It’s a palatial house on a hilltop in Itanagar built at a cost of Rs 60 crore in 2009 during the tenure of former CM the late Dorjee Khandu. Since then, the state has seen seven different chief ministers.
Out of them, two — Dorjee Khandu and Jarbom Gamlin — died. While Khandu died in a chopper crash, Jarbom died of prolonged illness.
The next CM, Congress’s Nabam Tuki, had won with a thumping majority even as his party was losing elections across the country. According to officials, Tuki had consulted a Vaastu specialist to ‘rectify’ what he believed was the ‘structural error’ in the bungalow.
However, Tuki was dislodged and Kalikho Pul became the new CM. Protesting this, Tuki approached the Supreme Court which ruled in his favour.
Photo of the fan from which the former CM of Arunachal Pradesh was found hanging. (Photo credits: PTI)
But things became incomprehensible when on August 9, 2016, days after the Supreme Court order, Pul’s body was found hanging from a ceiling fan in the bungalow. Two months later, a staff of the bungalow was also found hanging from the ceiling fan of an adjoining room.
Though reinstated by the SC, Tuki was soon replaced by the current CM Pema Khandu. Khandu, however, never moved to the bungalow.
That’s when the administration decided to convert it into a guesthouse but not before a detailed ‘purification ceremony’.

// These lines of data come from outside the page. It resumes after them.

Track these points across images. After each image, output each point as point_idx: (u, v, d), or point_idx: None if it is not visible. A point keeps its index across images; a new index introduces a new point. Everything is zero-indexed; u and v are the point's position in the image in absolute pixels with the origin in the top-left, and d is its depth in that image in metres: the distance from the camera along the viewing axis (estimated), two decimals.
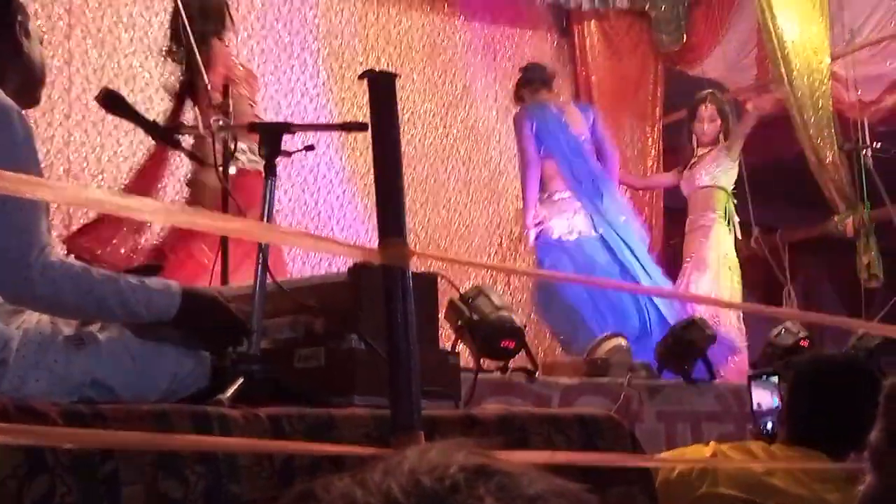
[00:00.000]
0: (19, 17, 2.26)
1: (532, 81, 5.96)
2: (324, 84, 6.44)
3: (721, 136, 6.24)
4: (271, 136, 2.46)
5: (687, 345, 4.34)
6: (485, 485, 0.54)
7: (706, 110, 6.27)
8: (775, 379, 2.95)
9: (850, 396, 2.19)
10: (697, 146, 6.30)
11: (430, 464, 0.54)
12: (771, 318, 5.09)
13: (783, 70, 6.36)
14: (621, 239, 5.60)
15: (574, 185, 5.69)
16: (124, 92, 4.75)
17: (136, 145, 5.48)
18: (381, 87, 1.73)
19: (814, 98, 6.39)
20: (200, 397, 2.16)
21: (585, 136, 5.87)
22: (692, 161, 6.28)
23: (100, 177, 5.52)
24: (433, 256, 4.76)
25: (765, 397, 3.03)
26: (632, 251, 5.57)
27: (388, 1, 6.81)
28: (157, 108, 5.58)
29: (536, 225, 5.67)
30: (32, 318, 2.09)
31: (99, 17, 5.62)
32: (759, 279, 7.48)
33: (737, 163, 6.26)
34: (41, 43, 2.33)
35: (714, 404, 4.36)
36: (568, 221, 5.63)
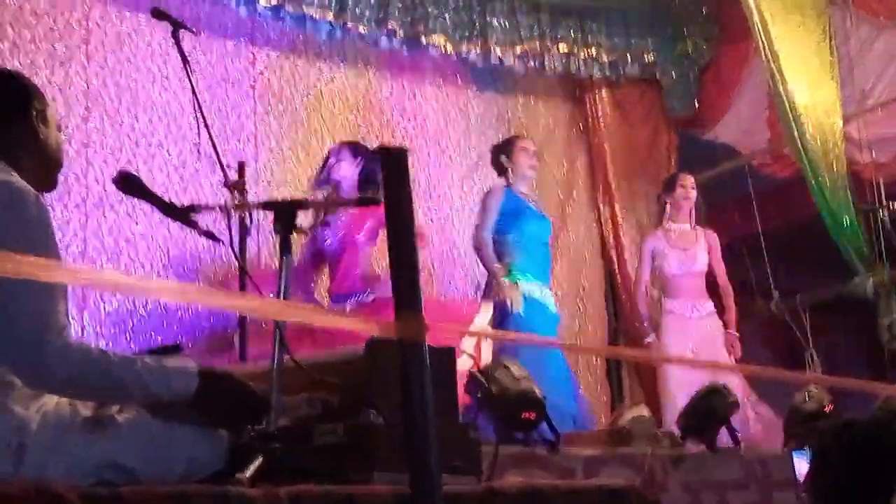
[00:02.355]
0: (36, 104, 2.29)
1: None
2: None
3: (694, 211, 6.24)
4: (285, 214, 2.48)
5: (709, 412, 4.30)
6: None
7: (687, 179, 6.29)
8: None
9: (876, 464, 2.16)
10: (673, 221, 6.25)
11: None
12: (794, 383, 5.03)
13: (795, 133, 6.38)
14: None
15: None
16: (142, 173, 4.80)
17: (155, 227, 5.52)
18: (394, 162, 1.74)
19: (828, 160, 6.39)
20: (220, 477, 2.14)
21: None
22: (672, 235, 6.20)
23: (116, 259, 5.54)
24: (450, 329, 4.76)
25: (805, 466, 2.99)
26: None
27: (402, 74, 6.89)
28: (175, 187, 5.65)
29: None
30: (51, 402, 2.09)
31: (116, 99, 5.69)
32: (780, 343, 7.43)
33: None
34: (59, 129, 2.36)
35: (739, 473, 4.30)
36: None
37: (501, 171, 5.84)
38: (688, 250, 6.12)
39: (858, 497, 2.20)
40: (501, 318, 5.41)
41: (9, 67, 2.64)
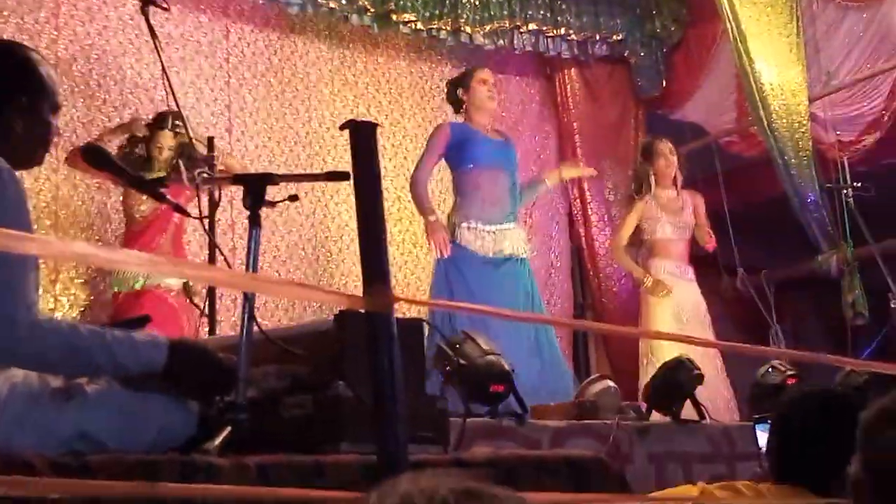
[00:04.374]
0: (22, 96, 2.27)
1: None
2: (315, 132, 6.50)
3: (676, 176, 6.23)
4: (255, 188, 2.49)
5: (675, 385, 4.35)
6: None
7: (666, 146, 6.28)
8: None
9: (828, 431, 2.21)
10: (657, 186, 6.23)
11: (421, 486, 0.57)
12: (758, 358, 5.10)
13: (762, 113, 6.44)
14: None
15: None
16: (114, 146, 4.80)
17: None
18: (363, 136, 1.75)
19: (794, 139, 6.46)
20: (188, 447, 2.17)
21: None
22: (661, 201, 6.20)
23: (90, 230, 5.54)
24: (418, 302, 4.79)
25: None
26: None
27: (377, 50, 6.89)
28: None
29: None
30: (20, 372, 2.10)
31: (87, 71, 5.66)
32: (745, 320, 7.51)
33: None
34: (53, 114, 2.34)
35: (705, 445, 4.35)
36: None
37: (458, 105, 5.69)
38: (678, 215, 6.15)
39: (814, 465, 2.25)
40: (444, 268, 5.27)
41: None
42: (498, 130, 5.81)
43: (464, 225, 5.40)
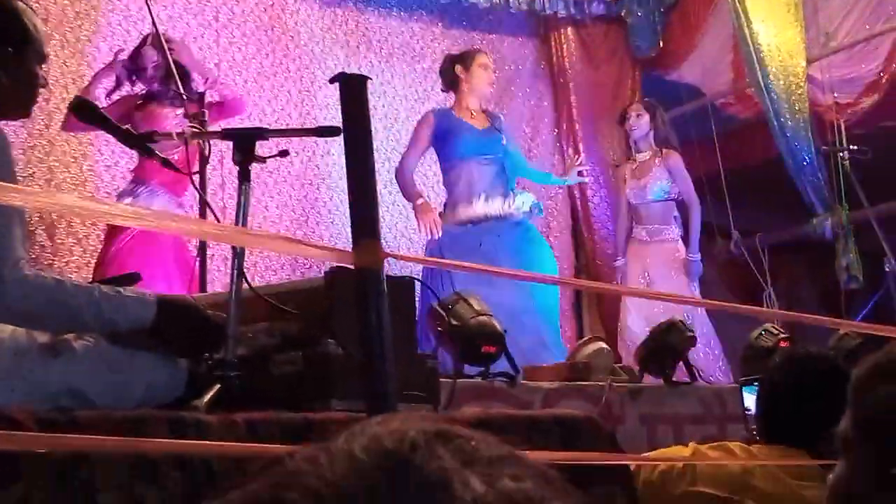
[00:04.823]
0: (9, 48, 2.24)
1: None
2: (308, 90, 6.45)
3: (652, 137, 6.20)
4: (245, 143, 2.47)
5: (667, 347, 4.35)
6: (444, 446, 0.56)
7: (632, 108, 6.31)
8: None
9: (819, 392, 2.21)
10: (636, 151, 6.25)
11: (391, 428, 0.56)
12: (751, 319, 5.10)
13: (759, 74, 6.40)
14: None
15: None
16: (104, 101, 4.75)
17: (119, 153, 5.47)
18: (353, 89, 1.73)
19: (790, 101, 6.43)
20: (177, 404, 2.15)
21: None
22: (632, 166, 6.22)
23: (83, 187, 5.51)
24: (408, 259, 4.77)
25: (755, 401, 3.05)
26: None
27: (368, 9, 6.83)
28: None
29: None
30: (7, 328, 2.09)
31: (77, 27, 5.61)
32: (739, 283, 7.52)
33: None
34: (39, 65, 2.31)
35: (696, 407, 4.36)
36: None
37: (452, 82, 5.57)
38: (642, 179, 6.15)
39: (803, 425, 2.25)
40: (437, 250, 5.21)
41: None
42: (485, 111, 5.66)
43: (451, 215, 5.40)
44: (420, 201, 5.30)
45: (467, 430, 0.57)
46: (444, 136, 5.44)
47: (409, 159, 5.46)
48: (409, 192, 5.37)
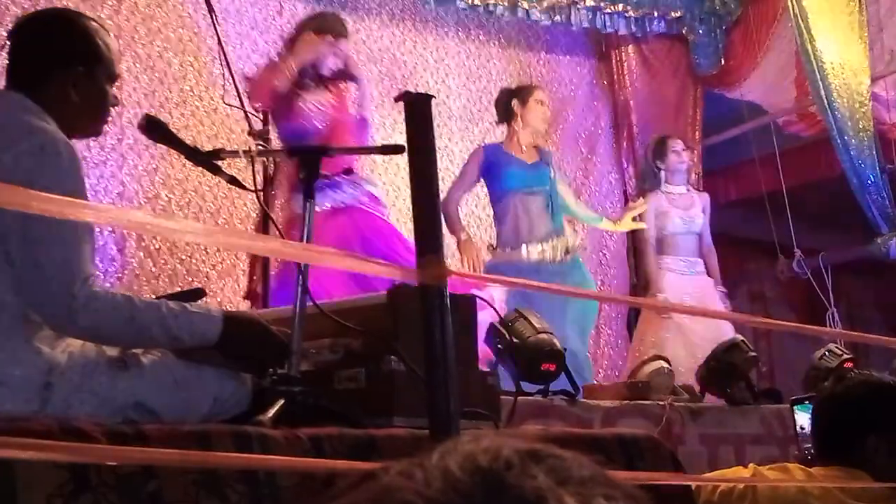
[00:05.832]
0: (80, 65, 2.29)
1: None
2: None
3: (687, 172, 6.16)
4: (309, 160, 2.49)
5: (729, 367, 4.31)
6: (538, 464, 0.57)
7: (675, 143, 6.22)
8: None
9: (874, 415, 2.21)
10: (666, 182, 6.17)
11: (484, 446, 0.57)
12: (814, 340, 5.04)
13: (822, 91, 6.33)
14: None
15: None
16: (175, 117, 4.82)
17: (190, 168, 5.54)
18: (418, 108, 1.74)
19: (854, 119, 6.35)
20: (241, 419, 2.18)
21: None
22: (668, 197, 6.13)
23: (155, 200, 5.59)
24: (472, 277, 4.77)
25: (808, 421, 3.02)
26: None
27: (426, 29, 6.86)
28: (207, 132, 5.68)
29: None
30: (77, 342, 2.13)
31: (148, 43, 5.70)
32: (801, 303, 7.42)
33: None
34: (110, 84, 2.36)
35: (758, 427, 4.31)
36: None
37: (506, 115, 5.51)
38: (688, 210, 6.11)
39: (859, 446, 2.24)
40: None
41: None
42: (536, 147, 5.56)
43: (499, 250, 5.38)
44: (464, 236, 5.28)
45: (559, 450, 0.58)
46: (492, 169, 5.42)
47: (455, 192, 5.41)
48: (453, 225, 5.28)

The guesthouse was declared open last weekend after several priests, monks, and church members offered prayers and ‘blessed’ each room of the building.
When asked, Minister for Urban Development and Town Planning, Nabam Rebia, who was present at the ceremony, said, “I do not believe in superstition and have always discouraged superstitious practices in my personal life as well”.
It remains to be seen if the guesthouse finds takers, at least after the ‘purification’.